■ Excerpted data
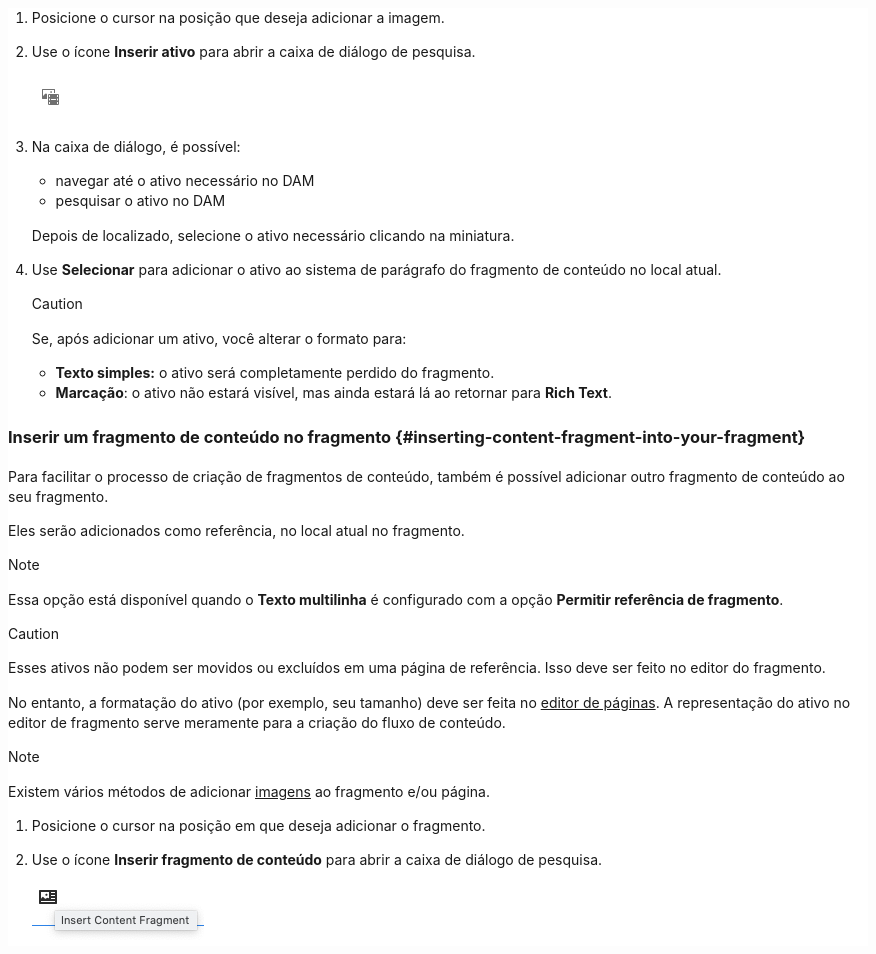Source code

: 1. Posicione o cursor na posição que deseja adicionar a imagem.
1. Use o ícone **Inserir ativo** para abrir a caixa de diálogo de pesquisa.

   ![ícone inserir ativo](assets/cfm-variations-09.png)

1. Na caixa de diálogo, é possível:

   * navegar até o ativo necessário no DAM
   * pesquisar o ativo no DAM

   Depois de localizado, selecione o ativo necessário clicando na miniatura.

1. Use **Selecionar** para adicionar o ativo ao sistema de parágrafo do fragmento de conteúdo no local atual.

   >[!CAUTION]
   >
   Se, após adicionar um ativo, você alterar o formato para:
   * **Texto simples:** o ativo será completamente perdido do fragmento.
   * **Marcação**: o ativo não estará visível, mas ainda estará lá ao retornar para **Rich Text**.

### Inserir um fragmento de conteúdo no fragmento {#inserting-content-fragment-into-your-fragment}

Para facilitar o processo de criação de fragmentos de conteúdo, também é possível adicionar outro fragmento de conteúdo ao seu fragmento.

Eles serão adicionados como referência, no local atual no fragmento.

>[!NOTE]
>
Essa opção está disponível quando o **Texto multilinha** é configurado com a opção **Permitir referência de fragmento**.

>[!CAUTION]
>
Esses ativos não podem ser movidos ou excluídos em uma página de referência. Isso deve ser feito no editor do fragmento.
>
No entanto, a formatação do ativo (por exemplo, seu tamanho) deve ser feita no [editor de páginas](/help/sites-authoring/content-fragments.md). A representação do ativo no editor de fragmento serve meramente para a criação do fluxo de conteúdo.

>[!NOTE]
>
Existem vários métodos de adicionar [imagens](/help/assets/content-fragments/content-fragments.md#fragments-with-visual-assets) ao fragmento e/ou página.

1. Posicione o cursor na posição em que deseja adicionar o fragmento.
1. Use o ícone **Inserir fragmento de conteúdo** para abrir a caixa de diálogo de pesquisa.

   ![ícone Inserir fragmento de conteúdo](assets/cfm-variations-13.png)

* * *

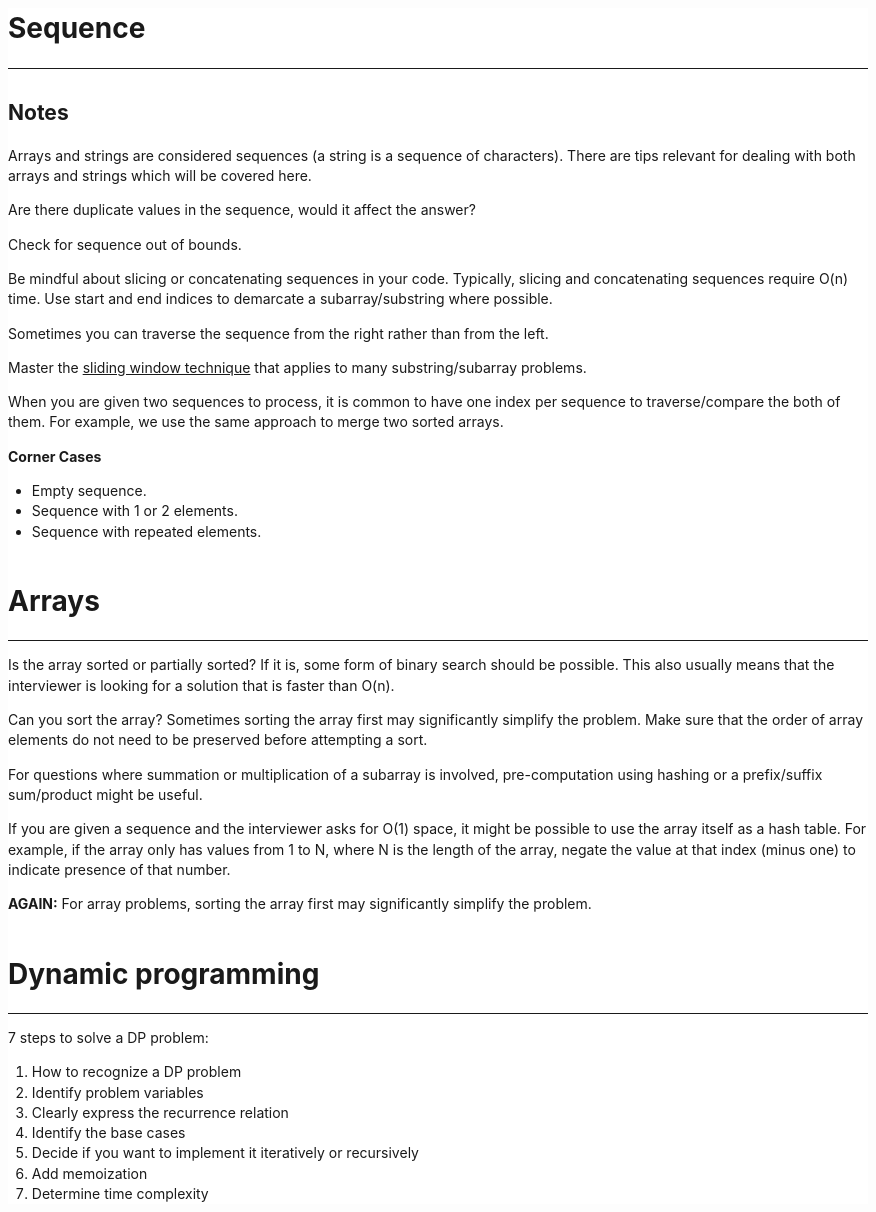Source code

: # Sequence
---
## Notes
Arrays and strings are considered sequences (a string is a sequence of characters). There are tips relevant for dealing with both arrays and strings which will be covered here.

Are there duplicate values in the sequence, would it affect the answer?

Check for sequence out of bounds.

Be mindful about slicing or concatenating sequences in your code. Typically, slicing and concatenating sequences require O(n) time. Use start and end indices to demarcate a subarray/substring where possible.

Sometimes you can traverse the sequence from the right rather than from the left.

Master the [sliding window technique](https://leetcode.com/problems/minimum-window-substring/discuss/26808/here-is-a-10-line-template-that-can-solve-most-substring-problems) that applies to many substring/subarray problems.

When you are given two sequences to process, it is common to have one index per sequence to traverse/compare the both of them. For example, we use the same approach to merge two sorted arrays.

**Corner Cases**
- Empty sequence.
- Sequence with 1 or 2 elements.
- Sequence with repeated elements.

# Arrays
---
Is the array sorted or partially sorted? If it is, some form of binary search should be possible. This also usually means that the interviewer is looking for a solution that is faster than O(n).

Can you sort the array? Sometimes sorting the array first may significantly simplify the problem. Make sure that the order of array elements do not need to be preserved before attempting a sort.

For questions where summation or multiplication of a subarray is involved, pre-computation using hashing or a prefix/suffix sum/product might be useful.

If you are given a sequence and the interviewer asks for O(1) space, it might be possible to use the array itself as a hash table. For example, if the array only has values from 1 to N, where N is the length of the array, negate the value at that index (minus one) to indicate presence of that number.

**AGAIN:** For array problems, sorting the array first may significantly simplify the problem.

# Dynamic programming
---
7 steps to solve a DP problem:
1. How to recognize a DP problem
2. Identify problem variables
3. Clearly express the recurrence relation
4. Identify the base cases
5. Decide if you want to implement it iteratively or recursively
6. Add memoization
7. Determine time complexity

■ What to work on
Count the lines above that contain the word "cursor". Write only the number.

■ Solution to the exercise
2